CVE-2024-28128

Vulnerability

Overview

CVE-2024-28128 is a cross-site scripting (XSS) vulnerability in FitNesse, the integrated acceptance testing wiki. The flaw exists in all releases prior to the 20220319 version [1][4]. An attacker can inject arbitrary client-side scripts by crafting a link with a specially designed certain parameter. When a victim using FitNesse accesses that link, the injected script executes in their browser [1][4].

Attack

Vector

No authentication is required for exploitation, making the attack surface broad. The attacker simply needs to convince a logged-in FitNesse user to click a malicious link [1][4]. The vulnerability is classified under CWE-79 (Improper Neutralization of Input During Web Page Generation) and carries a CVSS v3 base score of 6.1 (Medium) with the vector AV:N/AC:L/PR:N/UI:R/S:C/C:L/I:L/A:N, indicating low complexity, network access, and required user interaction [4].

Impact

Successful exploitation allows the attacker to execute arbitrary scripts in the context of the victim's session.

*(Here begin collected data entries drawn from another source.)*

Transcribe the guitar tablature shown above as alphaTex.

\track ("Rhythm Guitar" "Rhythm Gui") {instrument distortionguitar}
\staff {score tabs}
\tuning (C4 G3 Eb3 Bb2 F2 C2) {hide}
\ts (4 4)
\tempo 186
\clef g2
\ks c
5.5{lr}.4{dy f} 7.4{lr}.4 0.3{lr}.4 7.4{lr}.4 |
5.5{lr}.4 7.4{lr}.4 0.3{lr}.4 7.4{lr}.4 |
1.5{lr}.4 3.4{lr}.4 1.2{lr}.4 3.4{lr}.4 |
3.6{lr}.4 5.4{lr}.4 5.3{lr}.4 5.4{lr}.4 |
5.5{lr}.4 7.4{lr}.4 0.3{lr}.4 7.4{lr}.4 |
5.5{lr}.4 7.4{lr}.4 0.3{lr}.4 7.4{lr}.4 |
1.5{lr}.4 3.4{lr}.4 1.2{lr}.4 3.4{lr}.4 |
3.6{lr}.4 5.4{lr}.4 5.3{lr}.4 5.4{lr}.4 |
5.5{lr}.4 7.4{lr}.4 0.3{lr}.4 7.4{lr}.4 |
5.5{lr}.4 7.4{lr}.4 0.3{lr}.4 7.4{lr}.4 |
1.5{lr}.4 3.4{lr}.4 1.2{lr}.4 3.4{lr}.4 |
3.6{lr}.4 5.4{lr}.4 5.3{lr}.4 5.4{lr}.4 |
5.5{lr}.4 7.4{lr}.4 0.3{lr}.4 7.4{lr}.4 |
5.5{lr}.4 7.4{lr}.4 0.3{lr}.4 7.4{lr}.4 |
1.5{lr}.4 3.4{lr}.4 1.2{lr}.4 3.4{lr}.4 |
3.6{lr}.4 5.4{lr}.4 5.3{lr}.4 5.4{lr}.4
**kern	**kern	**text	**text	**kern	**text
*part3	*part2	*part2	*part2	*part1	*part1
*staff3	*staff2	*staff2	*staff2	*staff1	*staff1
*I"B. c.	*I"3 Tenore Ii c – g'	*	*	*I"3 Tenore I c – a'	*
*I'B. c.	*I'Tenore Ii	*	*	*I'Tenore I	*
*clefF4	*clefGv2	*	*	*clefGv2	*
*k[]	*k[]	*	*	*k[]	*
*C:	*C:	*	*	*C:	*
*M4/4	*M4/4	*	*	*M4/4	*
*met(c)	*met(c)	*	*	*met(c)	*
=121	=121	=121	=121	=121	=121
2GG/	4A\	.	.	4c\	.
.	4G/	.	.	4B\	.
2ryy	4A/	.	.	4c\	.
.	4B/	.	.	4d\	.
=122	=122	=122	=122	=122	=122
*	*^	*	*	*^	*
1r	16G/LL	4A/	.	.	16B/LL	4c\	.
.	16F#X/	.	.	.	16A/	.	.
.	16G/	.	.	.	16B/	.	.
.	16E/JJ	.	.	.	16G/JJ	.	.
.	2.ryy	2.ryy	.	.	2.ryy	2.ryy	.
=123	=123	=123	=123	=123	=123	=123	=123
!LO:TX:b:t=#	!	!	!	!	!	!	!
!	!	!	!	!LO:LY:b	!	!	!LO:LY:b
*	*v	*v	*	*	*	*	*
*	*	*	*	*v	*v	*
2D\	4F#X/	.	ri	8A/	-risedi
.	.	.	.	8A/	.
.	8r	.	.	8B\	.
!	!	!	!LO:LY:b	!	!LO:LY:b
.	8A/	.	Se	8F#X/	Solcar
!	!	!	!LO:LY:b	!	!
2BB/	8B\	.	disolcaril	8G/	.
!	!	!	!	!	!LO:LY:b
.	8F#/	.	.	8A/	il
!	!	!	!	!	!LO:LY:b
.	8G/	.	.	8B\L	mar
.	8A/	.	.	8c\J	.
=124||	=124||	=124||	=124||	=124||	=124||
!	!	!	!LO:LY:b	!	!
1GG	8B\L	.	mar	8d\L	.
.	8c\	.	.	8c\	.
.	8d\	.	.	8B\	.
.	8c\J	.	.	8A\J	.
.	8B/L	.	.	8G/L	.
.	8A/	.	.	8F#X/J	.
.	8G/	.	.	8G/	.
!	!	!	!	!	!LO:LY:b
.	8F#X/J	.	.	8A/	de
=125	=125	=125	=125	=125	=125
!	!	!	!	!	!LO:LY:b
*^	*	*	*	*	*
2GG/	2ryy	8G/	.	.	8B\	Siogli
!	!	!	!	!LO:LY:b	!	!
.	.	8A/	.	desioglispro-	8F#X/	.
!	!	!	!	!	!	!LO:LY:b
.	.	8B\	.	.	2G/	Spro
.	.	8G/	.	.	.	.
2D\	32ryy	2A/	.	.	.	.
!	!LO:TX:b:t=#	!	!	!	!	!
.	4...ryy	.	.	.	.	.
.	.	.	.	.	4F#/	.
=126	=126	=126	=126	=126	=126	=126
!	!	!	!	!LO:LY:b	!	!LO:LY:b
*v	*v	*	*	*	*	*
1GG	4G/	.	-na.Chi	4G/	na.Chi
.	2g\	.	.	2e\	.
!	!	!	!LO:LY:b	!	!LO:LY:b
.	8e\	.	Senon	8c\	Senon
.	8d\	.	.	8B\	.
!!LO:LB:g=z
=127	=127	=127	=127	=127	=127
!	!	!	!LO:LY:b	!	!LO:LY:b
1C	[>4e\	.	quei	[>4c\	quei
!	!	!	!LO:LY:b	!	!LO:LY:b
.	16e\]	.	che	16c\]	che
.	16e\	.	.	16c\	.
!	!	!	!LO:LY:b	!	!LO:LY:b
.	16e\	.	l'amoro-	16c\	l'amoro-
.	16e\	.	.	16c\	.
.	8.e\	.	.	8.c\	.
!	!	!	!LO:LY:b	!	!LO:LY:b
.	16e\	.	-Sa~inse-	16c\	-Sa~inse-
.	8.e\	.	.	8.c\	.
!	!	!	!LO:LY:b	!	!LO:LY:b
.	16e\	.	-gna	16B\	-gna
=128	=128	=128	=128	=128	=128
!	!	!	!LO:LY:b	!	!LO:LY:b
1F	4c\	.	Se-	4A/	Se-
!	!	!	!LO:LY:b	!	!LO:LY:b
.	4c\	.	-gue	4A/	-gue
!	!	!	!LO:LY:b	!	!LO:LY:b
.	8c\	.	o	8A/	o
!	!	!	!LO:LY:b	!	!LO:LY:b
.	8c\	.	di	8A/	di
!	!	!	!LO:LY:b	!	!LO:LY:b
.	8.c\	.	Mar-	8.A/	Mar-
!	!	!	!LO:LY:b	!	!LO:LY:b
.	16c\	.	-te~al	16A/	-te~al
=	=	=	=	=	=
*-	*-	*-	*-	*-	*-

This can lead to session hijacking, defacement, or theft of sensitive data displayed on the wiki pages [1][4]. The vulnerability is part of a series of FitNesse issues published simultaneously, including other XSS (CVE-2024-23604), XXE (CVE-2024-28039), and OS command injection (CVE-2024-28125) flaws, but CVE-2024-28128 specifically stems from insufficient input sanitization of a single parameter [4].

Mitigation

The vendor resolved the issue in FitNesse release 20220319 [1][4]. Users running older versions should upgrade immediately to the latest release available from the official FitNesse download page or GitHub repository [2][3]. No workaround has been documented, so updating is the only reliable fix [4].